TEXT BLOCK:
☆ ☆ ☆ ☆ ☆
As of the 2020 census, Ashland had a population of 23,823 and a population density of 12,926.2 PD/sqmi. The racial makeup was 15.1% White, 16.6% African American, 1.8% Native American, 23.4% Asian, 1.3% Pacific Islander, 28.5% from other races, and 13.3% from two or more races; Hispanic or Latino people of any race were 44.3% of the population.

The median age was 34.5 years. 23.9% of residents were under the age of 18, 9.6% were aged 18 to 24, 32.0% were 25 to 44, 24.4% were 45 to 64, and 10.2% were 65 years of age or older. For every 100 females, there were 95.8 males, and for every 100 females age 18 and over there were 93.0 males.

The Census reported that 98.7% of the population lived in households, 0.7% lived in non-institutionalized group quarters, and 0.6% were institutionalized.

There were 7,701 households, of which 39.8% had children under the age of 18 living in them. Of all households, 40.4% were married-couple households, 8.7% were cohabiting couple households, 31.5% had a female householder with no partner present, and 19.4% had a male householder with no partner present. About 21.1% of households were made up of individuals, and 6.3% had someone living alone who was 65 years of age or older. The average household size was 3.05, and there were, 5,421 families (70.4% of all households).

There were 7,992 housing units at an average density of 4,336.4 /mi2, of which 7,701 (96.4%) were occupied. Of these, 33.2% were owner-occupied, and 66.8% were occupied by renters. The homeowner vacancy rate was 0.9%, and the rental vacancy rate was 3.3%.

100.0% of residents lived in urban areas, while 0.0% lived in rural areas.

Racial composition as of the 2020 census
| Race | Number | Percent |
|---|---|---|
| White | 3,603 | 15.1% |
| Black or African American | 3,943 | 16.6% |
| American Indian and Alaska Native | 433 | 1.8% |
| Asian | 5,584 | 23.4% |
| Native Hawaiian and Other Pacific Islander | 301 | 1.3% |
| Some other race | 6,781 | 28.5% |
| Two or more races | 3,178 | 13.3% |
| Hispanic or Latino (of any race) | 10,548 | 44.3% |

===2023 American Community Survey===

In 2023, the US Census Bureau estimated that 37.0% of the population were foreign-born. Of all people aged 5 or older, 43.4% spoke only English at home, 32.8% spoke Spanish, 4.3% spoke other Indo-European languages, 17.6% spoke Asian or Pacific Islander languages, and 2.0% spoke other languages. Of those aged 25 or older, 80.9% were high school graduates and 20.8% had a bachelor's degree.
☆ ☆ ☆ ☆ ☆
[Stored data]
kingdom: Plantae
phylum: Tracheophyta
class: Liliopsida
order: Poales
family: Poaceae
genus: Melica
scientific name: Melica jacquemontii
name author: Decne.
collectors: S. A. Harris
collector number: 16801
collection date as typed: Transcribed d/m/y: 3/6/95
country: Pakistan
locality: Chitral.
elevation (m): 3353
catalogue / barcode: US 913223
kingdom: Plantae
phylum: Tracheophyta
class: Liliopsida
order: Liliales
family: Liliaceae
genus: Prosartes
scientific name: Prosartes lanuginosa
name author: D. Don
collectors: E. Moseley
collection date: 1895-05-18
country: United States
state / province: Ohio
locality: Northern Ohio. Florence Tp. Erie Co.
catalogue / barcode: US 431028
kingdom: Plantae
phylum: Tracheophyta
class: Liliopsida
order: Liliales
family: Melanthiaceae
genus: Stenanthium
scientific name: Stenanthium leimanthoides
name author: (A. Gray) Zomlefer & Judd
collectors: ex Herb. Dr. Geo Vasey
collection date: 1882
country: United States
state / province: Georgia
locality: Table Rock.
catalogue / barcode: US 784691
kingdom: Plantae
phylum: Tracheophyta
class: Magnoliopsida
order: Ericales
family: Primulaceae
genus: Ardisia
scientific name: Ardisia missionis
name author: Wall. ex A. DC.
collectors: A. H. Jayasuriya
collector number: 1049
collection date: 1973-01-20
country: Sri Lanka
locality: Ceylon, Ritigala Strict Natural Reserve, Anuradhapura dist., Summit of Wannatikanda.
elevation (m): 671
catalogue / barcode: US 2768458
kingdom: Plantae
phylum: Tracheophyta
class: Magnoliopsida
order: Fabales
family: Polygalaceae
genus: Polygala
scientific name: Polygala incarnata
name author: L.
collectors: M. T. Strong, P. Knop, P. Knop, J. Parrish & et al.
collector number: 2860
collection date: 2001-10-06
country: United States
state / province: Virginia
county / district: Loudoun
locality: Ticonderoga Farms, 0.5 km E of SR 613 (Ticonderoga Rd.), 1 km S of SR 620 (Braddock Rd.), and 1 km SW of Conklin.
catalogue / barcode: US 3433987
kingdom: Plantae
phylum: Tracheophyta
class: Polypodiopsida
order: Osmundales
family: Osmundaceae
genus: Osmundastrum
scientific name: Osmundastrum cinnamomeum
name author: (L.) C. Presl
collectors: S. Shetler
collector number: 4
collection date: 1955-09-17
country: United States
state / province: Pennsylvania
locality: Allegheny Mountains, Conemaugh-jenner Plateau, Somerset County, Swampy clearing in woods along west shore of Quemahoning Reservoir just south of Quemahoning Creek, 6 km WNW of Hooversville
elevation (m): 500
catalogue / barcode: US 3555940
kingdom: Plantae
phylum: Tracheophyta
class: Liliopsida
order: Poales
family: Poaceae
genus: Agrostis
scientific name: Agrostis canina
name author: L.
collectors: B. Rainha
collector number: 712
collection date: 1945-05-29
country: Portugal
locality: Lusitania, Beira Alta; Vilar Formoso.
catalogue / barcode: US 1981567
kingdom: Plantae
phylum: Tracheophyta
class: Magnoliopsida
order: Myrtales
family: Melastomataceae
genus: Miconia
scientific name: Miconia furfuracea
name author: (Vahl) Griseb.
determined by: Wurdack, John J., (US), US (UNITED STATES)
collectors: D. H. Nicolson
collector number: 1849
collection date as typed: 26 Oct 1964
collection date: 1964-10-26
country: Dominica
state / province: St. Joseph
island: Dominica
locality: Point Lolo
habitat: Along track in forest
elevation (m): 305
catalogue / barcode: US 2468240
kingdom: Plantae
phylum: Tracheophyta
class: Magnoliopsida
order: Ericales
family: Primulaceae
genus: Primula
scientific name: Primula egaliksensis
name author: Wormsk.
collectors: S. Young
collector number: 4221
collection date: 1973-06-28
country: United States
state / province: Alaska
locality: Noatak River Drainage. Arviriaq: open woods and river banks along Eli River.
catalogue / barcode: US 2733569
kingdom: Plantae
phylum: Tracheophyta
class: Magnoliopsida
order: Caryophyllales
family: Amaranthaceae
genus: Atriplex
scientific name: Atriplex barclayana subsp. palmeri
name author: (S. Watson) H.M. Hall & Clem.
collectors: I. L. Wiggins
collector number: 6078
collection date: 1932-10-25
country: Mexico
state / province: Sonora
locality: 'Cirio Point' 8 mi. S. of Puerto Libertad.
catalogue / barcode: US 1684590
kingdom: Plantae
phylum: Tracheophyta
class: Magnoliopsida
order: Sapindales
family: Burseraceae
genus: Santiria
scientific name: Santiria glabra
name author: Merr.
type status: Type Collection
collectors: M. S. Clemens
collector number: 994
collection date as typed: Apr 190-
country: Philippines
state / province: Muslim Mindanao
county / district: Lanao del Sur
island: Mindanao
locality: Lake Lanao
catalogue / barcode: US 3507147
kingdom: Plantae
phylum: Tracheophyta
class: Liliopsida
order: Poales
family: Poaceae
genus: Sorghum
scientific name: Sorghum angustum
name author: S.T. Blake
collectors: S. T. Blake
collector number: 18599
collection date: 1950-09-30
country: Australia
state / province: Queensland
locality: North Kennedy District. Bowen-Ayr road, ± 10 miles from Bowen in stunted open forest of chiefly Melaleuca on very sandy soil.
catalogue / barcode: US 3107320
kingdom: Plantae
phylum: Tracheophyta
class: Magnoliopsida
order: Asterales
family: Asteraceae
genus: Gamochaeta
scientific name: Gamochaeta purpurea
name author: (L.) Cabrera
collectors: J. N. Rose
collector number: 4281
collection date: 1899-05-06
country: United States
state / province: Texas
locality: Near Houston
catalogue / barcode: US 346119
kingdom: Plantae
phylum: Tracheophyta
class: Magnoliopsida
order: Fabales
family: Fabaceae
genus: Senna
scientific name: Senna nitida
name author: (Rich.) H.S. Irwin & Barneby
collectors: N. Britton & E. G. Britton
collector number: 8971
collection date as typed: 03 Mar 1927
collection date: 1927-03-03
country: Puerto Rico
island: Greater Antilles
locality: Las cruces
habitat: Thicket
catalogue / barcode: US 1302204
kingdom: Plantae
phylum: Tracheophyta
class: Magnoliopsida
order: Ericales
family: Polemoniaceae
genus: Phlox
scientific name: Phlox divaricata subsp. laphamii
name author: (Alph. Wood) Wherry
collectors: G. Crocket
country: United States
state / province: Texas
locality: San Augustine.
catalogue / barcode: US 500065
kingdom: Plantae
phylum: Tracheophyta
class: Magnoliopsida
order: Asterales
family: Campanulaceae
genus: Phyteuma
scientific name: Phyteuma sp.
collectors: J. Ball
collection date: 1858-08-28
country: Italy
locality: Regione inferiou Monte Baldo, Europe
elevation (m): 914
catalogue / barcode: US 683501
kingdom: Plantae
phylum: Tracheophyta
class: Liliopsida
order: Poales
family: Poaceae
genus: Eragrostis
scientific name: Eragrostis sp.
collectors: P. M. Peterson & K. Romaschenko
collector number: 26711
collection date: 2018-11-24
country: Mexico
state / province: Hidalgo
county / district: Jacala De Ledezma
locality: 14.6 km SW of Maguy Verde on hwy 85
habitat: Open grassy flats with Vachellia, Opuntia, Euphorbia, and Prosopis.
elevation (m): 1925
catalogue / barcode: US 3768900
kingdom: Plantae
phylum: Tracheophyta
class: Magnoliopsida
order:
☆ ☆ ☆ ☆ ☆
EXERCISE SET:
A) Answer these from the Ashland census text:
(i) What was the median age?
(ii) How many households were there?
(iii) What share of the population did the Census Bureau estimate was foreign-born in 2023?
B) Please pick up the Ashland census text after its final sentence and write its continuation.

ANSWER SET:
A)
(i) 34.5 years
(ii) 7,701
(iii) 37.0%

B)
The median household income was $81,604, and the per capita income was $35,603. About 13.5% of families and 16.2% of the population were below the poverty line.

==Government==
Ashland is an unincorporated community outside the city limits of any neighboring city. Although it shares a zip code with a neighboring city, it does not receive any municipal services other than those provided by the county and is thus governed directly by the Alameda County Board of Supervisors and associated county agencies.

In 2019, the Eden Area Municipal Advisory Council was created by the Alameda County Board of Supervisors in order to advise the Board of Supervisors, the Alameda County Planning Commission and the West County Board of Zoning Adjustments, on policy and decision making for the unincorporated communities of Ashland, Cherryland, San Lorenzo and Hayward Acres.

Ashland is policed by the Alameda County Sheriff's Office, Eden Township Substation, and the California Highway Patrol.

Ashland is served by the San Lorenzo Unified School District for public school services.

Ashland is served by the Alameda County Public Works Agency for road and public infrastructure design and maintenance.

Ashland is served by the Hayward Area Recreation and Parks District for parks and recreation.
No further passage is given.